▶ _YOUR ASSIGNMENT_
Show each line of the items below that contains the word "series".

▶ _MATERIAL FOR THIS TASK_

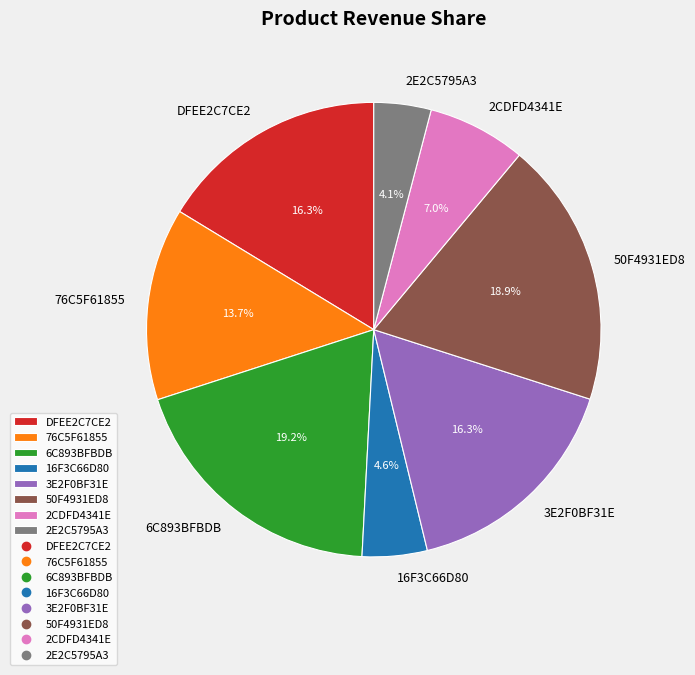

Approximately how many times larger is the value at DFEE2C7CE2 compared to 2E2C5795A3?

4.0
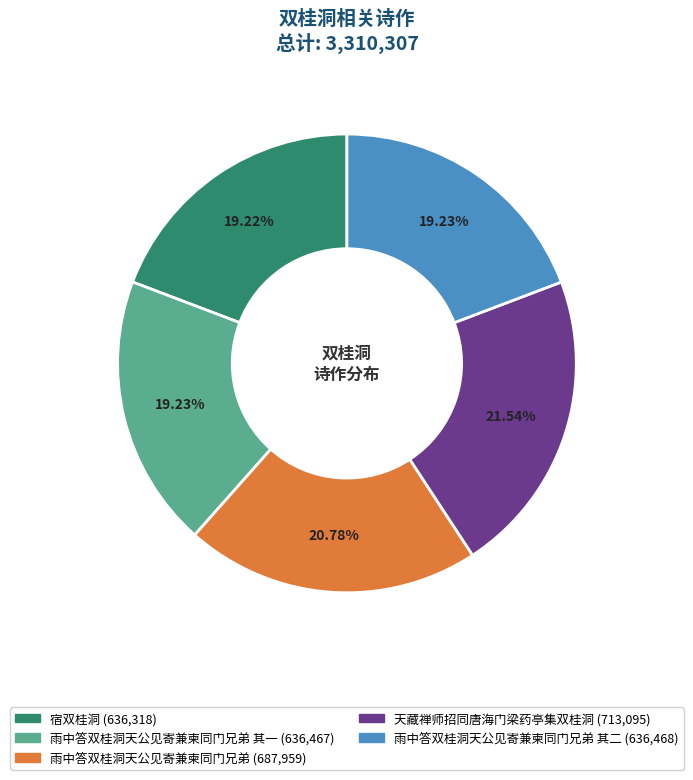

Is there a majority slice in this chart?

No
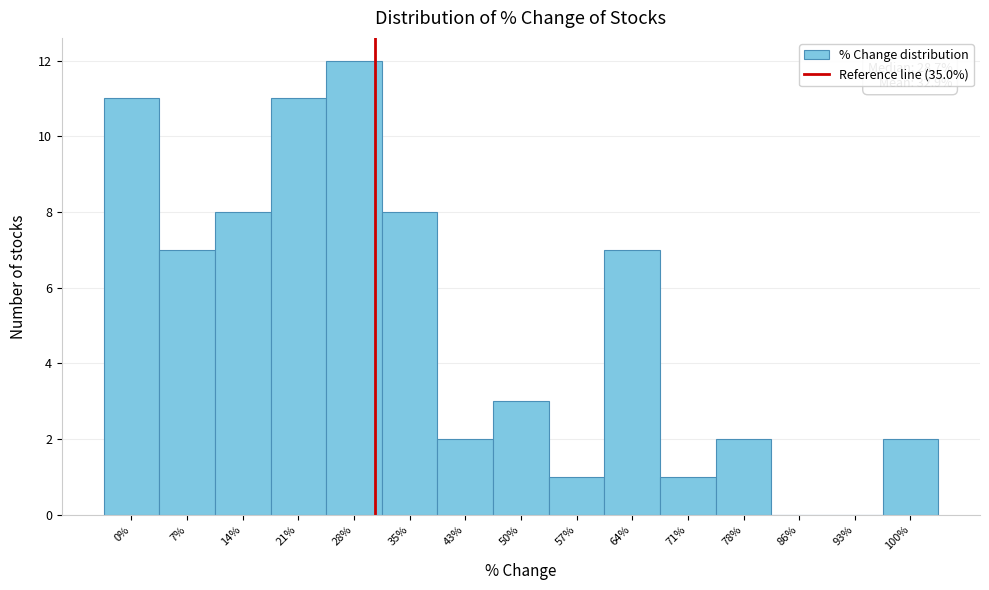

Reading left to right, what are all the values shown in this chart?

0%=11	7%=7	14%=8	21%=11	28%=12	35%=8	43%=2	50%=3	57%=1	64%=7	71%=1	78%=2	86%=0	93%=0	100%=2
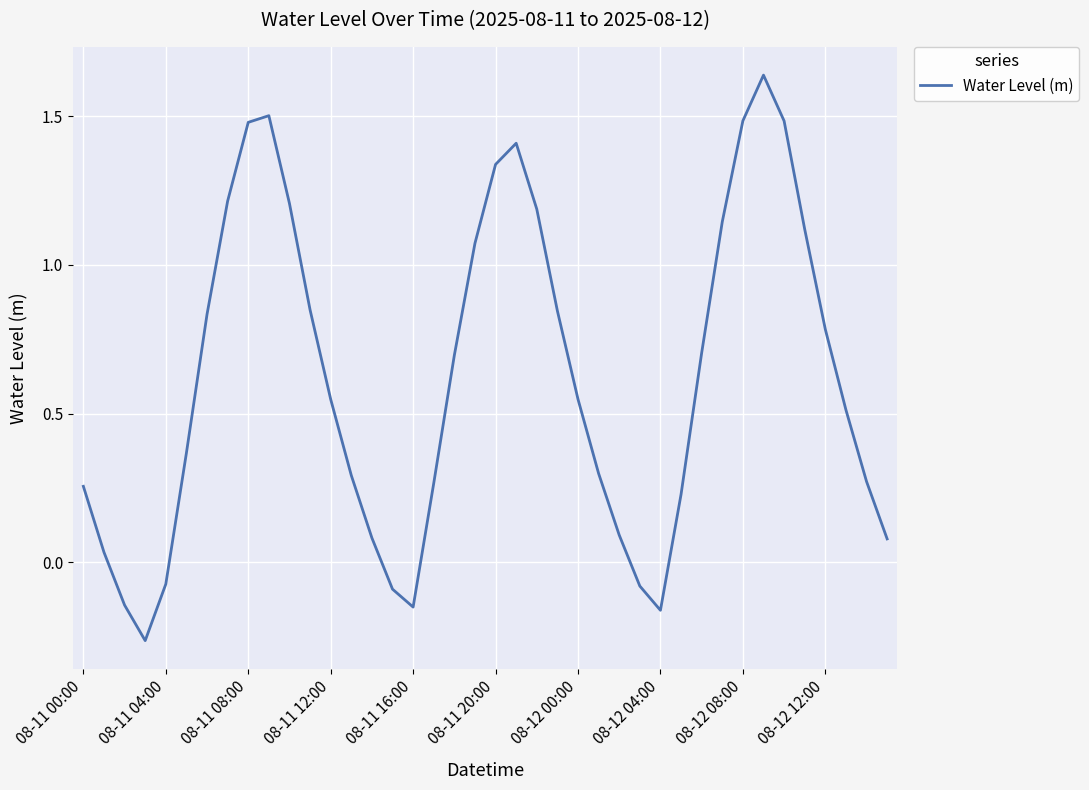

What is the difference between the maximum and minimum values?

1.9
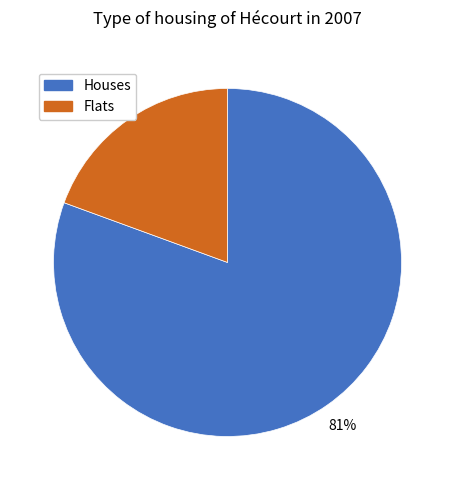

Is there a majority slice in this chart?

Yes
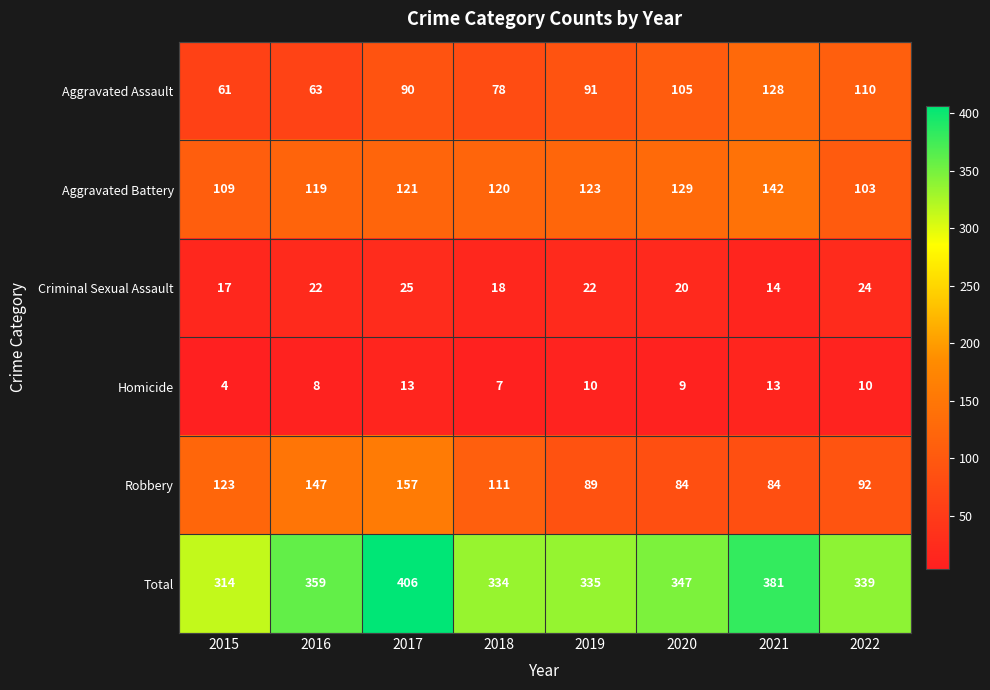

List the series in order of their peak value, highest first.

Total, Robbery, Aggravated Battery, Aggravated Assault, Criminal Sexual Assault, Homicide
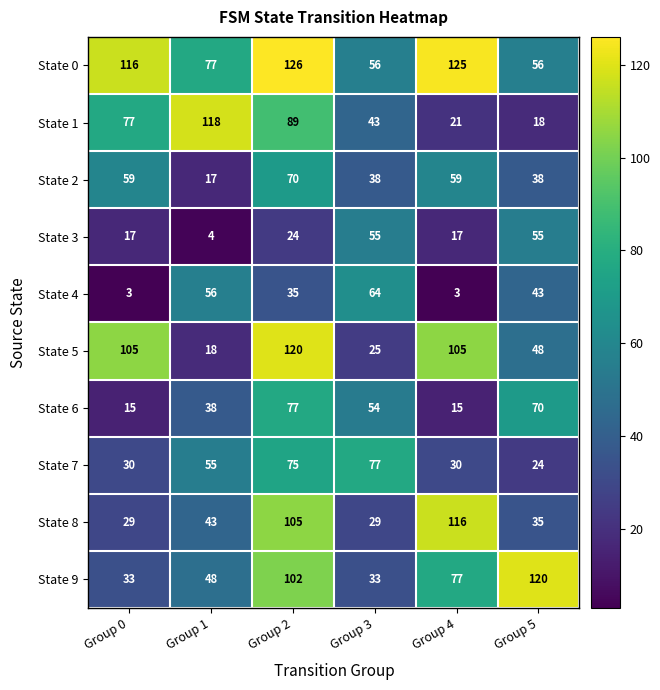

At which category is the sum across all series the highest?

Group 2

▶ _OUTPUT_
List the series in order of their peak value, highest first.
At which category is the sum across all series the highest?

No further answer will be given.